Adjusted EPS is a non-GAAP (generally accepted accounting principles) measure,
but the Company believes that it is useful to assist investors in gaining an
understanding of the trends and results of operations for the Company's core
businesses. Adjusted EPS should be viewed in addition to GAAP results and not in
lieu of GAAP results.





THIS PRESS RELEASE CONTAINS "FORWARD-LOOKING STATEMENTS" WITHIN THE MEANING OF
FEDERAL SECURITIES LAW, INCLUDING STATEMENTS CONCERNING BUSINESS STRATEGIES AND
THEIR INTENDED RESULTS AND SIMILAR STATEMENTS CONCERNING ANTICIPATED FUTURE
EVENTS AND EXPECTATIONS THAT ARE NOT HISTORICAL FACTS. THE FORWARD-LOOKING
STATEMENTS IN THIS PRESS RELEASE ARE SUBJECT TO NUMEROUS RISKS AND
UNCERTAINTIES, INCLUDING THE EFFECTS OF ECONOMIC CONDITIONS, SUPPLY AND DEMAND
CHANGES FOR HOTEL ROOMS, COMPETITIVE CONDITIONS IN THE LODGING INDUSTRY,
RELATIONSHIPS WITH CLIENTS AND PROPERTY OWNERS, THE IMPACT OF GOVERNMENT
REGULATIONS, AND THE AVAILABILITY OF CAPITAL TO FINANCE GROWTH, WHICH COULD
CAUSE ACTUAL RESULTS TO DIFFER MATERIALLY FROM THOSE EXPRESSED IN OR IMPLIED BY
THE STATEMENTS HEREIN.

Such forward-looking statements include projections. Such projections were not
prepared in accordance with published guidelines of the American Institute of
Certified Public Accountants or the SEC regarding projections and forecasts, nor
have such projections been audited, examined or otherwise reviewed by
independent auditors of Cendant or its affiliates.
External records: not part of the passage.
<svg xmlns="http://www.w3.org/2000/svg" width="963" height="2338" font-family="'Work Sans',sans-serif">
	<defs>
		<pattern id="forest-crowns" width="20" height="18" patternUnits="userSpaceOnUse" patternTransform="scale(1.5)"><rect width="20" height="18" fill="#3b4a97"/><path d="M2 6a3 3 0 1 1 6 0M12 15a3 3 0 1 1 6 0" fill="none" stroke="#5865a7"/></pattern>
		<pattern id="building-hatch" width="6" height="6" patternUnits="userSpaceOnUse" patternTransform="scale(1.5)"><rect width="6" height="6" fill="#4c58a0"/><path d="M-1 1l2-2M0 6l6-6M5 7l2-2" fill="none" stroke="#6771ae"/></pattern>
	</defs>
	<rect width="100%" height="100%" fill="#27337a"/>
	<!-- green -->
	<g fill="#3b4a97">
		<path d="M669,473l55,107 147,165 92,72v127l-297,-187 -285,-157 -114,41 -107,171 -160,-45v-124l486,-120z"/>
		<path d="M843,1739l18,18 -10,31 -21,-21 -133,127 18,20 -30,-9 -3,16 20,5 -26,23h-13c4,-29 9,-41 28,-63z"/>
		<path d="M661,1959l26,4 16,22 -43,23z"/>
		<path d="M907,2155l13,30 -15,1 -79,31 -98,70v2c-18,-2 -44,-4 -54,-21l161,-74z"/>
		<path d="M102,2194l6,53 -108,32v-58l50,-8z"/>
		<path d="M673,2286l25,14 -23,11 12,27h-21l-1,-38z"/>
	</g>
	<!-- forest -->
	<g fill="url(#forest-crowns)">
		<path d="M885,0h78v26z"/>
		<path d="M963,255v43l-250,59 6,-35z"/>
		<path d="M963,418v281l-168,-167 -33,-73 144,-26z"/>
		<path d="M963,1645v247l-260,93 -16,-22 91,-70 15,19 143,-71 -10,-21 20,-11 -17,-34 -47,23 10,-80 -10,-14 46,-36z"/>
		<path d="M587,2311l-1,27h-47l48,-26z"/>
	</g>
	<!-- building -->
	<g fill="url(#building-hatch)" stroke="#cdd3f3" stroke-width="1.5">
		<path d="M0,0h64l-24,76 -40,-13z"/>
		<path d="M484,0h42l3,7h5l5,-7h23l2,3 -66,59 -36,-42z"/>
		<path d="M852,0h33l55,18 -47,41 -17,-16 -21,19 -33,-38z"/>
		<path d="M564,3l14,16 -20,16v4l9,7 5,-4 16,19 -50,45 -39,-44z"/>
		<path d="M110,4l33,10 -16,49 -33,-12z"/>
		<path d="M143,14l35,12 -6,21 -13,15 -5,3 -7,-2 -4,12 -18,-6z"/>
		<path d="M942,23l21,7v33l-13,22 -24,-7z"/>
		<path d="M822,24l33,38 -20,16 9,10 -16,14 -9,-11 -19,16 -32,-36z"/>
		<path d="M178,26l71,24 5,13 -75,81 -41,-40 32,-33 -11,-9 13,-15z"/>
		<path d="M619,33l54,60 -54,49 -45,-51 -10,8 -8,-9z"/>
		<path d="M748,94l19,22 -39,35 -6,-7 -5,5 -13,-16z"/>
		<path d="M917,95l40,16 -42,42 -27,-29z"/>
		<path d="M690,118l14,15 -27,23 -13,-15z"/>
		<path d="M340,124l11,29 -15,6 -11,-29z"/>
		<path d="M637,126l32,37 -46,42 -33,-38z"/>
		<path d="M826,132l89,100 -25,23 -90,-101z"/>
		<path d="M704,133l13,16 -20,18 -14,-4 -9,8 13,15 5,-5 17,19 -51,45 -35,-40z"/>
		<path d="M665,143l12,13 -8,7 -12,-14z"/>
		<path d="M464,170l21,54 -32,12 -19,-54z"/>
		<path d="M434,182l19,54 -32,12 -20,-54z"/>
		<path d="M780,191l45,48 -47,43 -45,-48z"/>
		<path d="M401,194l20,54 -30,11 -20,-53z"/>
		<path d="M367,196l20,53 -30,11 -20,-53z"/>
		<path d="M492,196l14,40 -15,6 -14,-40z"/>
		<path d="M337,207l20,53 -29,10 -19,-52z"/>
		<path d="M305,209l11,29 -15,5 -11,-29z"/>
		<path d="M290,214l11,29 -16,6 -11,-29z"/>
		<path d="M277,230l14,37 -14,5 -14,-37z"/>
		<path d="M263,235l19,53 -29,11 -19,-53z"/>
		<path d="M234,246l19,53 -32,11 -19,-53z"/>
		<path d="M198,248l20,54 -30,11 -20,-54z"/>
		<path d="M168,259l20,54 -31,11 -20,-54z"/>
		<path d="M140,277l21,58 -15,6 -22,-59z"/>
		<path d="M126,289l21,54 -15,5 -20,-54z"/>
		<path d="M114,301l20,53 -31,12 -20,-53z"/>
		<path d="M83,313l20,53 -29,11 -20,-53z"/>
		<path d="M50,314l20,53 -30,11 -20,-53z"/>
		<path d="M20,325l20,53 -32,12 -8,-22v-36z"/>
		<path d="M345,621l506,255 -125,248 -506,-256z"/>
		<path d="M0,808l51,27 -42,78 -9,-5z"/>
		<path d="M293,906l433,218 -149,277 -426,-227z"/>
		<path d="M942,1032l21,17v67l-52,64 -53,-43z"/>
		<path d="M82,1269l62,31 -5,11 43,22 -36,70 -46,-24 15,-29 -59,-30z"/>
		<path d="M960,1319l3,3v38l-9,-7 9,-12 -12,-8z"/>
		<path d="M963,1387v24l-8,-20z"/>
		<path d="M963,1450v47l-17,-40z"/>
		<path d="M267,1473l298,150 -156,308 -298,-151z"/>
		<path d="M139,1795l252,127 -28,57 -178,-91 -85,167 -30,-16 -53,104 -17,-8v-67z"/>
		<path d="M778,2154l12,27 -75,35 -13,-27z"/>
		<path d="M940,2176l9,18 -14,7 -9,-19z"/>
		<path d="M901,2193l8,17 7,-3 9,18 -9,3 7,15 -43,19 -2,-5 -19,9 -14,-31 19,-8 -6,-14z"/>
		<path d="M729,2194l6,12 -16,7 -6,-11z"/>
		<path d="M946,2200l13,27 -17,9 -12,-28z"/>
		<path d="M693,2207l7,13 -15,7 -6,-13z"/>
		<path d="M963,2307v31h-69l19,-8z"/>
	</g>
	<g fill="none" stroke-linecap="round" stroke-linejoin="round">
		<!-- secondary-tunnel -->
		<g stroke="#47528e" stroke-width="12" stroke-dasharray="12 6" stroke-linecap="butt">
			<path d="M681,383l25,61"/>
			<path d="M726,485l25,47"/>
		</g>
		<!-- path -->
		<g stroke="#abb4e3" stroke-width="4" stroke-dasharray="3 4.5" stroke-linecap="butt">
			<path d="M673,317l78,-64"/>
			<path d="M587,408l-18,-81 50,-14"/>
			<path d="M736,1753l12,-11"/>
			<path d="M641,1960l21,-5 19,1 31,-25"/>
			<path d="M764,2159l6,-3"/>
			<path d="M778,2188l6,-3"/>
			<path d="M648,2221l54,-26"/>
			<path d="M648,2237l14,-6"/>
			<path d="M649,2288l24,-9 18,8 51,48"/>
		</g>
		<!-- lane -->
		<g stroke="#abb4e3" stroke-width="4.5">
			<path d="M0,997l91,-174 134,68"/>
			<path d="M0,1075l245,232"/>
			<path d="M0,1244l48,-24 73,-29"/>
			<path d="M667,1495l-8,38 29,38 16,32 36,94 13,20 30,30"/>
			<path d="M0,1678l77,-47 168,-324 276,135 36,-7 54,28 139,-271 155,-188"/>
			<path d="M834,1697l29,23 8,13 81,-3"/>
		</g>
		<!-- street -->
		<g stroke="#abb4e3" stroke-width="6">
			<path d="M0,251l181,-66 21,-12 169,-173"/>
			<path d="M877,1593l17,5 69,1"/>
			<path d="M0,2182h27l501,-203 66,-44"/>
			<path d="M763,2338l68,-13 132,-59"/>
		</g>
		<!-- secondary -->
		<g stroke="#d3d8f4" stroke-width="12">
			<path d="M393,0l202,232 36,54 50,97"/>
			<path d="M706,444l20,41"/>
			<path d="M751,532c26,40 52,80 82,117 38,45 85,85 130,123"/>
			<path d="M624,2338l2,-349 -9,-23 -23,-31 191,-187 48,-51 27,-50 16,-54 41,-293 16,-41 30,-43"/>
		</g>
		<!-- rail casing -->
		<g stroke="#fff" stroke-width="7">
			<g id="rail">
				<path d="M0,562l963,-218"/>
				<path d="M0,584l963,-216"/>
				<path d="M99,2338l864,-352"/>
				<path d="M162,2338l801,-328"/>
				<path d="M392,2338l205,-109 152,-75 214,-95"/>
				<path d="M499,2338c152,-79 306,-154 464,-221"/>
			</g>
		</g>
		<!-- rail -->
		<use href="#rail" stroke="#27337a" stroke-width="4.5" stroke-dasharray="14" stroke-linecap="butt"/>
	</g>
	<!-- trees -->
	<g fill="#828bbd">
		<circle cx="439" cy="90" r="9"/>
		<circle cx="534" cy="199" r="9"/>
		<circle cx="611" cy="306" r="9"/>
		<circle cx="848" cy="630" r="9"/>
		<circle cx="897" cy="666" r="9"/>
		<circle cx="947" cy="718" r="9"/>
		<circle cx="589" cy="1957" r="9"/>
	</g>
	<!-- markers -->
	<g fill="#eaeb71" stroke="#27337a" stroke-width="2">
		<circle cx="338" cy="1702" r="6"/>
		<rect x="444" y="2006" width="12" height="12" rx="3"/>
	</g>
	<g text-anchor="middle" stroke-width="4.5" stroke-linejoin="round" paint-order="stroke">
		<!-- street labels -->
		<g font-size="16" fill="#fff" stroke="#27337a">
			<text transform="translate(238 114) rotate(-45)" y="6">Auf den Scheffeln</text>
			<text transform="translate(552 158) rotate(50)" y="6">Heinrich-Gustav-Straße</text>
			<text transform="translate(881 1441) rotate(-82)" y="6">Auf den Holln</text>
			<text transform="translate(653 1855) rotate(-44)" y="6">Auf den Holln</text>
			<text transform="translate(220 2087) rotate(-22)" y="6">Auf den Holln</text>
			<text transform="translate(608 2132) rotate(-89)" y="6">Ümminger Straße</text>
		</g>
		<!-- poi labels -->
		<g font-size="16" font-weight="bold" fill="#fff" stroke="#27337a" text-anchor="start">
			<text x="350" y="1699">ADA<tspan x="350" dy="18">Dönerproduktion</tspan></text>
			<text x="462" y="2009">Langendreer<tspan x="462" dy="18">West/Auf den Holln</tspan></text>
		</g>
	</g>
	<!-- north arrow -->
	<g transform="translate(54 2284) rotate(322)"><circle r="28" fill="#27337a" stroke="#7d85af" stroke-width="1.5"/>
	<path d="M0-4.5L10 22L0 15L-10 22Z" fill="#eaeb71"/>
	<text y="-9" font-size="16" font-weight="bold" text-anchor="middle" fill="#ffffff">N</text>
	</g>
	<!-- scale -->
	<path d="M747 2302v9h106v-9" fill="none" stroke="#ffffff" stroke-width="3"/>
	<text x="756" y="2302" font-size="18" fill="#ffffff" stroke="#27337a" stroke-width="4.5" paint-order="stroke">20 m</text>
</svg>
In addition, such projections
are based upon many estimates and are inherently subject to significant economic
and competitive uncertainties and contingencies, many of which are beyond the
control of management of Cendant and its affiliates. Certain of such
uncertainties and contingencies are specified in Cendant's quarterly report on
Form 10-K for the year ended December 31, 2001. Accordingly, actual results may
be materially higher or lower than those projected. The inclusion of such
projections herein should not be regarded as a representation by Cendant or its
affiliates that the projections will prove to be correct.